Thursday, June 4, 2009

Centro de Lima

As expected, we are too busy living life here to write about it, but Ill try.

Spanish lessons are moving excellently. Lony, who is only on her third day of learning Spanish is starting to pick out words, and I speak a fluent mistake-filled pidgen Spanish. :) Its great it just comes pouring out of my mouth chalk full of wrong conjugations, swapped words, and verbal faux-pas, but everyone is so kind and impressed that I am trying that Im generally understood and vicaversa.

Yesterday we got up had breakfast of bananas, granola and a Peruvian yogurt -- I have to find out what its called. We were in the supermarket here picking out flavors when a tall Peruvian gentleman came over and started advising us what is local and what to buy. He said this fruit is only found in Peru and it is the best. Wow, that is an understatement. It is fantastic. It tastes like a caramel yogurt a little, but fruitier and in fact from a caramel-colored fruit. Plus we always drink this cloves tea with a dash of thick milk. The food here is so fresh, it is incredible. I havent gotten into the coca tea since its tastse sort of grassy and isnt much to my liking.

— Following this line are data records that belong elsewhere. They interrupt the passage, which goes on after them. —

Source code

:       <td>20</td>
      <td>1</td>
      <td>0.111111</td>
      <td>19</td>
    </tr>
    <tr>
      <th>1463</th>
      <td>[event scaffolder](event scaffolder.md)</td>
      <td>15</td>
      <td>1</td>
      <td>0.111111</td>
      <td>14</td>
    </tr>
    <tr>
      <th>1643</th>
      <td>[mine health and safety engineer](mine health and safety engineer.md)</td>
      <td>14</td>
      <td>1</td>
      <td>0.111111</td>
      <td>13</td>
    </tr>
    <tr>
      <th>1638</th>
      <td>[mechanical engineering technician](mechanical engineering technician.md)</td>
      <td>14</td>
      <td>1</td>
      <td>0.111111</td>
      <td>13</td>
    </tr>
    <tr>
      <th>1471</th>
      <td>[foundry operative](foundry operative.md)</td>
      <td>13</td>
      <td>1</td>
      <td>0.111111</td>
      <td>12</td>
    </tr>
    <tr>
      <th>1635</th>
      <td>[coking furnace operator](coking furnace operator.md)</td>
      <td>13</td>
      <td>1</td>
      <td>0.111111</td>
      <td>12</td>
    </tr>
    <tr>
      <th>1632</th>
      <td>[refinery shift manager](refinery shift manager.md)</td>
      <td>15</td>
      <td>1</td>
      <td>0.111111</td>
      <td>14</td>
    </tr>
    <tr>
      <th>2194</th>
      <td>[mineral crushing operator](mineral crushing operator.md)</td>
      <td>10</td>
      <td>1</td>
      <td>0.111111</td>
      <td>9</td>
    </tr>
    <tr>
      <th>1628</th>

It is always a moment leaving our locked, safe, stucco-walled front patio. All the tranquility in the stately colonial house dissipates as we step out the the flowered white haven within the gates of our courtyard and out onto the bustling grey streets. You are immediately swept up into the grey hecticness which is Lima, vendors riding long 15-ft bikes with their little bread stands on top, blind beggars and street children, business men and women with pocket watches and three-piece suits walking to work. We live a 15minute walk through the center of Miraflores to our school and the mornings are filled with sights and sounds that are so South America -- or perhaps many non-first world cities. At times it reminds me of Ben Yehuda street in Israel, but then it lacks the familiarity we feel when there. We hurrry to class -- always late -- and then again step off the street into a gorgeous old colonial building; this one ornate and guarded by wrought-iron fences, into the school courtyard and our class.

In the afternoon, we picked up our friend Eva the German girl, and were off to the Center of Lima, the Plaza Mayor (de Armas), a 30minute cab ride, $3.00. All the quaint charm and relative safety of Miraflores gives way to the Big City feeling with shoe-shiners, and police, and pickpockets, and textile and leather vendors, and the seat of government. Pictures are on the upper left, I hope. We made out priority seeing the historic building and the Monastario de San Francisco with the Catacombas -- the San Franciscan Monastery and Catacombs -- which that the most unbelievable frescas and tiling and ornate gold-leafing over Cedarwood furniture. It was a place full beauty and mystery, straight out of Umberto Eco's name of the Rose. There were old monk's bones/bodies in random places and a library with tall winding staircases reaching up into the vaulted walls of ancient religious texts. Lots of skylights there since candles were forbidden in the library. And then the catacombs, a sort of mass grave for those who could not afford a plot of their own, build for Peruvian-size people so we were hunched over walking through the tunnels, and lit by glassed-in torch-lights on the walls.

Incredible.
But it is already 15 minutes before we need to leave for class, and we're on track to again be late, so I have to run!